» Work request
All of the records must be set down again word for word.

Saved entries
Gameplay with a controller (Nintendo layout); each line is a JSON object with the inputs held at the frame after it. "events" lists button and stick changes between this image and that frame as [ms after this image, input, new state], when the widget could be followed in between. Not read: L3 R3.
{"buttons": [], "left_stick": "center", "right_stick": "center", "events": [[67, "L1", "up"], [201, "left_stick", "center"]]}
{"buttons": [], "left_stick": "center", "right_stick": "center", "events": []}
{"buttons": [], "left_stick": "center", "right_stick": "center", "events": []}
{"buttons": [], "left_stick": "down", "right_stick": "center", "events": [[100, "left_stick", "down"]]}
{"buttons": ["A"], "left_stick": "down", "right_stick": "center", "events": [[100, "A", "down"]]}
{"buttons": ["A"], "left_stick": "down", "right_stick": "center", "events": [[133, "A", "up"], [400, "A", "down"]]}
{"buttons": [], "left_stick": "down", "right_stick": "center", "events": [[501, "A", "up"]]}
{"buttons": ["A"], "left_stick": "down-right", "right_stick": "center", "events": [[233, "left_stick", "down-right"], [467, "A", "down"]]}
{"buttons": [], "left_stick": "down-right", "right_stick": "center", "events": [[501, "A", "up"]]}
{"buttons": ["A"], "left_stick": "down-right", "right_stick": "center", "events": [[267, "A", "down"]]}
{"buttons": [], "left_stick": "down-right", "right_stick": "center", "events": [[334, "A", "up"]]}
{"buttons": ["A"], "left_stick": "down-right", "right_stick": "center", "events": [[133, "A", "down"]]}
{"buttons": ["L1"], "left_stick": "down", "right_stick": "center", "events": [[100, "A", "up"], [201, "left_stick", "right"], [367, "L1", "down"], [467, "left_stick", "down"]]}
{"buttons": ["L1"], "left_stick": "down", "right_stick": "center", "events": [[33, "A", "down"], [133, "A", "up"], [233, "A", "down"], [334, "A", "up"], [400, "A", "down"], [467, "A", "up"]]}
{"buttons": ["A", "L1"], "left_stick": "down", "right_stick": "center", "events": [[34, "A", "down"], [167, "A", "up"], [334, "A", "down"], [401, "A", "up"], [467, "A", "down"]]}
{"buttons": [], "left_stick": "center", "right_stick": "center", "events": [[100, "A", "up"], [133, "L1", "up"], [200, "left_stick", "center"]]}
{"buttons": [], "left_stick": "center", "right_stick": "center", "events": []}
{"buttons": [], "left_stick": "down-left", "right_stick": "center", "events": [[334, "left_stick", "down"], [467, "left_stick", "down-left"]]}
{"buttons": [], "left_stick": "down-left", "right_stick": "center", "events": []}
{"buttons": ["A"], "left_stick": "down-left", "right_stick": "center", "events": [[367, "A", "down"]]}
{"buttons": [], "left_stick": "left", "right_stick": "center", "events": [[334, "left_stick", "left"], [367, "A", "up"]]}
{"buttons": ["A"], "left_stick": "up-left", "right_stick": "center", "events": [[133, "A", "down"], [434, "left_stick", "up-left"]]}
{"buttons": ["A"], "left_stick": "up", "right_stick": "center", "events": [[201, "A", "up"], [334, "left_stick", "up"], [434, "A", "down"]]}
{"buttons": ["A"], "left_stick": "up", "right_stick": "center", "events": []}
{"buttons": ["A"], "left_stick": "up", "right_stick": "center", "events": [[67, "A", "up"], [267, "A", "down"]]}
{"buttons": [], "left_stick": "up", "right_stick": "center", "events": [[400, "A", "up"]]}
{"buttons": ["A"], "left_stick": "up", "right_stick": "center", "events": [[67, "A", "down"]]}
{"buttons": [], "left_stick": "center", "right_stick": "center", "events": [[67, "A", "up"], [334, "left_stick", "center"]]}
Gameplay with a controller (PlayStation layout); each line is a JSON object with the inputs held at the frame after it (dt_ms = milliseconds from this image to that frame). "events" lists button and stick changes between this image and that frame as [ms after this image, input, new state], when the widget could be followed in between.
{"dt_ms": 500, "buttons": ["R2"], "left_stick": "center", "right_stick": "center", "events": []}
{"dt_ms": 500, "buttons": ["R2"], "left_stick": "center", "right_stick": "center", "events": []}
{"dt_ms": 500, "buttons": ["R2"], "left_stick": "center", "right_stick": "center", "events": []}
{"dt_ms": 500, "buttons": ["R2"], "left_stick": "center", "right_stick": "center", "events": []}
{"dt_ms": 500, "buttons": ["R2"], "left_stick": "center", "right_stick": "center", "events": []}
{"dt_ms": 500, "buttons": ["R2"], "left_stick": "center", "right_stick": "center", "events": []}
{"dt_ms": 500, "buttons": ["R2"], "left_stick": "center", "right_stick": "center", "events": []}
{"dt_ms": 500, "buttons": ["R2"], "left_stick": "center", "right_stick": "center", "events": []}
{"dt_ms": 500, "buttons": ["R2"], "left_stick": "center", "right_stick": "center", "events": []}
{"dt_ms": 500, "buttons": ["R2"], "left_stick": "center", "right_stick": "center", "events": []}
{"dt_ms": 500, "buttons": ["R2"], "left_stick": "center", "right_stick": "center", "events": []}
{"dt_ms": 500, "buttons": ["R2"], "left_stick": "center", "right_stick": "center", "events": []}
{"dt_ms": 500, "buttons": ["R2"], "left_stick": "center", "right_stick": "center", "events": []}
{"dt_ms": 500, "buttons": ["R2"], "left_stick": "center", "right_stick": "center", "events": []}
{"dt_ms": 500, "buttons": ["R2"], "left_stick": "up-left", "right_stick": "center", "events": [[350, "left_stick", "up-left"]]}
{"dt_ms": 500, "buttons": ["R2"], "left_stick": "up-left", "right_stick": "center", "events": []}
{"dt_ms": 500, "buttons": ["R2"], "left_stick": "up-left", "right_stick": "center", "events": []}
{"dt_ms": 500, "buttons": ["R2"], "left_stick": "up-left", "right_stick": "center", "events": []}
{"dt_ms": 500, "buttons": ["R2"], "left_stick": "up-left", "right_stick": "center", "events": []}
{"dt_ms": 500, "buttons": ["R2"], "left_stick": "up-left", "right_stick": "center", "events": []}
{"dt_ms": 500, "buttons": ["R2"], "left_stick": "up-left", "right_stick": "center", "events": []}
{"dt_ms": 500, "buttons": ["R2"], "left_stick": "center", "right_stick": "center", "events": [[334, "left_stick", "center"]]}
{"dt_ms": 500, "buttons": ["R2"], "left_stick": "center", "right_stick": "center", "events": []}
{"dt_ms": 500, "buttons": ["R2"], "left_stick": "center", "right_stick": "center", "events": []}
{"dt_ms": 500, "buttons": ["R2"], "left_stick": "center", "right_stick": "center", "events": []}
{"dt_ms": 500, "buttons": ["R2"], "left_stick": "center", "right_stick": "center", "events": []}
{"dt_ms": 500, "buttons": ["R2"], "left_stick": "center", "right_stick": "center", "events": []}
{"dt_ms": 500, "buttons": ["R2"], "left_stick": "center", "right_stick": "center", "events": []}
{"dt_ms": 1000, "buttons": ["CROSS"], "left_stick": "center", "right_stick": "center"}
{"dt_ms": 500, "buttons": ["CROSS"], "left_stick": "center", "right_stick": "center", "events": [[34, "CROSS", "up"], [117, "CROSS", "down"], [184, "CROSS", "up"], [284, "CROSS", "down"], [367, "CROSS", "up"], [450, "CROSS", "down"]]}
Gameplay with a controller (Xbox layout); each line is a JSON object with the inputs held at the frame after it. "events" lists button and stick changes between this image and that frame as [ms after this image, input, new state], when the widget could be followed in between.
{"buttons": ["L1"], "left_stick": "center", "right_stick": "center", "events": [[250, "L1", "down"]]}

» Response to the task
Gameplay with a controller (Nintendo layout); each line is a JSON object with the inputs held at the frame after it. "events" lists button and stick changes between this image and that frame as [ms after this image, input, new state], when the widget could be followed in between. Not read: L3 R3.
{"buttons": [], "left_stick": "center", "right_stick": "center", "events": [[67, "L1", "up"], [201, "left_stick", "center"]]}
{"buttons": [], "left_stick": "center", "right_stick": "center", "events": []}
{"buttons": [], "left_stick": "center", "right_stick": "center", "events": []}
{"buttons": [], "left_stick": "down", "right_stick": "center", "events": [[100, "left_stick", "down"]]}
{"buttons": ["A"], "left_stick": "down", "right_stick": "center", "events": [[100, "A", "down"]]}
{"buttons": ["A"], "left_stick": "down", "right_stick": "center", "events": [[133, "A", "up"], [400, "A", "down"]]}
{"buttons": [], "left_stick": "down", "right_stick": "center", "events": [[501, "A", "up"]]}
{"buttons": ["A"], "left_stick": "down-right", "right_stick": "center", "events": [[233, "left_stick", "down-right"], [467, "A", "down"]]}
{"buttons": [], "left_stick": "down-right", "right_stick": "center", "events": [[501, "A", "up"]]}
{"buttons": ["A"], "left_stick": "down-right", "right_stick": "center", "events": [[267, "A", "down"]]}
{"buttons": [], "left_stick": "down-right", "right_stick": "center", "events": [[334, "A", "up"]]}
{"buttons": ["A"], "left_stick": "down-right", "right_stick": "center", "events": [[133, "A", "down"]]}
{"buttons": ["L1"], "left_stick": "down", "right_stick": "center", "events": [[100, "A", "up"], [201, "left_stick", "right"], [367, "L1", "down"], [467, "left_stick", "down"]]}
{"buttons": ["L1"], "left_stick": "down", "right_stick": "center", "events": [[33, "A", "down"], [133, "A", "up"], [233, "A", "down"], [334, "A", "up"], [400, "A", "down"], [467, "A", "up"]]}
{"buttons": ["A", "L1"], "left_stick": "down", "right_stick": "center", "events": [[34, "A", "down"], [167, "A", "up"], [334, "A", "down"], [401, "A", "up"], [467, "A", "down"]]}
{"buttons": [], "left_stick": "center", "right_stick": "center", "events": [[100, "A", "up"], [133, "L1", "up"], [200, "left_stick", "center"]]}
{"buttons": [], "left_stick": "center", "right_stick": "center", "events": []}
{"buttons": [], "left_stick": "down-left", "right_stick": "center", "events": [[334, "left_stick", "down"], [467, "left_stick", "down-left"]]}
{"buttons": [], "left_stick": "down-left", "right_stick": "center", "events": []}
{"buttons": ["A"], "left_stick": "down-left", "right_stick": "center", "events": [[367, "A", "down"]]}
{"buttons": [], "left_stick": "left", "right_stick": "center", "events": [[334, "left_stick", "left"], [367, "A", "up"]]}
{"buttons": ["A"], "left_stick": "up-left", "right_stick": "center", "events": [[133, "A", "down"], [434, "left_stick", "up-left"]]}
{"buttons": ["A"], "left_stick": "up", "right_stick": "center", "events": [[201, "A", "up"], [334, "left_stick", "up"], [434, "A", "down"]]}
{"buttons": ["A"], "left_stick": "up", "right_stick": "center", "events": []}
{"buttons": ["A"], "left_stick": "up", "right_stick": "center", "events": [[67, "A", "up"], [267, "A", "down"]]}
{"buttons": [], "left_stick": "up", "right_stick": "center", "events": [[400, "A", "up"]]}
{"buttons": ["A"], "left_stick": "up", "right_stick": "center", "events": [[67, "A", "down"]]}
{"buttons": [], "left_stick": "center", "right_stick": "center", "events": [[67, "A", "up"], [334, "left_stick", "center"]]}
Gameplay with a controller (PlayStation layout); each line is a JSON object with the inputs held at the frame after it (dt_ms = milliseconds from this image to that frame). "events" lists button and stick changes between this image and that frame as [ms after this image, input, new state], when the widget could be followed in between.
{"dt_ms": 500, "buttons": ["R2"], "left_stick": "center", "right_stick": "center", "events": []}
{"dt_ms": 500, "buttons": ["R2"], "left_stick": "center", "right_stick": "center", "events": []}
{"dt_ms": 500, "buttons": ["R2"], "left_stick": "center", "right_stick": "center", "events": []}
{"dt_ms": 500, "buttons": ["R2"], "left_stick": "center", "right_stick": "center", "events": []}
{"dt_ms": 500, "buttons": ["R2"], "left_stick": "center", "right_stick": "center", "events": []}
{"dt_ms": 500, "buttons": ["R2"], "left_stick": "center", "right_stick": "center", "events": []}
{"dt_ms": 500, "buttons": ["R2"], "left_stick": "center", "right_stick": "center", "events": []}
{"dt_ms": 500, "buttons": ["R2"], "left_stick": "center", "right_stick": "center", "events": []}
{"dt_ms": 500, "buttons": ["R2"], "left_stick": "center", "right_stick": "center", "events": []}
{"dt_ms": 500, "buttons": ["R2"], "left_stick": "center", "right_stick": "center", "events": []}
{"dt_ms": 500, "buttons": ["R2"], "left_stick": "center", "right_stick": "center", "events": []}
{"dt_ms": 500, "buttons": ["R2"], "left_stick": "center", "right_stick": "center", "events": []}
{"dt_ms": 500, "buttons": ["R2"], "left_stick": "center", "right_stick": "center", "events": []}
{"dt_ms": 500, "buttons": ["R2"], "left_stick": "center", "right_stick": "center", "events": []}
{"dt_ms": 500, "buttons": ["R2"], "left_stick": "up-left", "right_stick": "center", "events": [[350, "left_stick", "up-left"]]}
{"dt_ms": 500, "buttons": ["R2"], "left_stick": "up-left", "right_stick": "center", "events": []}
{"dt_ms": 500, "buttons": ["R2"], "left_stick": "up-left", "right_stick": "center", "events": []}
{"dt_ms": 500, "buttons": ["R2"], "left_stick": "up-left", "right_stick": "center", "events": []}
{"dt_ms": 500, "buttons": ["R2"], "left_stick": "up-left", "right_stick": "center", "events": []}
{"dt_ms": 500, "buttons": ["R2"], "left_stick": "up-left", "right_stick": "center", "events": []}
{"dt_ms": 500, "buttons": ["R2"], "left_stick": "up-left", "right_stick": "center", "events": []}
{"dt_ms": 500, "buttons": ["R2"], "left_stick": "center", "right_stick": "center", "events": [[334, "left_stick", "center"]]}
{"dt_ms": 500, "buttons": ["R2"], "left_stick": "center", "right_stick": "center", "events": []}
{"dt_ms": 500, "buttons": ["R2"], "left_stick": "center", "right_stick": "center", "events": []}
{"dt_ms": 500, "buttons": ["R2"], "left_stick": "center", "right_stick": "center", "events": []}
{"dt_ms": 500, "buttons": ["R2"], "left_stick": "center", "right_stick": "center", "events": []}
{"dt_ms": 500, "buttons": ["R2"], "left_stick": "center", "right_stick": "center", "events": []}
{"dt_ms": 500, "buttons": ["R2"], "left_stick": "center", "right_stick": "center", "events": []}
{"dt_ms": 1000, "buttons": ["CROSS"], "left_stick": "center", "right_stick": "center"}
{"dt_ms": 500, "buttons": ["CROSS"], "left_stick": "center", "right_stick": "center", "events": [[34, "CROSS", "up"], [117, "CROSS", "down"], [184, "CROSS", "up"], [284, "CROSS", "down"], [367, "CROSS", "up"], [450, "CROSS", "down"]]}
Gameplay with a controller (Xbox layout); each line is a JSON object with the inputs held at the frame after it. "events" lists button and stick changes between this image and that frame as [ms after this image, input, new state], when the widget could be followed in between.
{"buttons": ["L1"], "left_stick": "center", "right_stick": "center", "events": [[250, "L1", "down"]]}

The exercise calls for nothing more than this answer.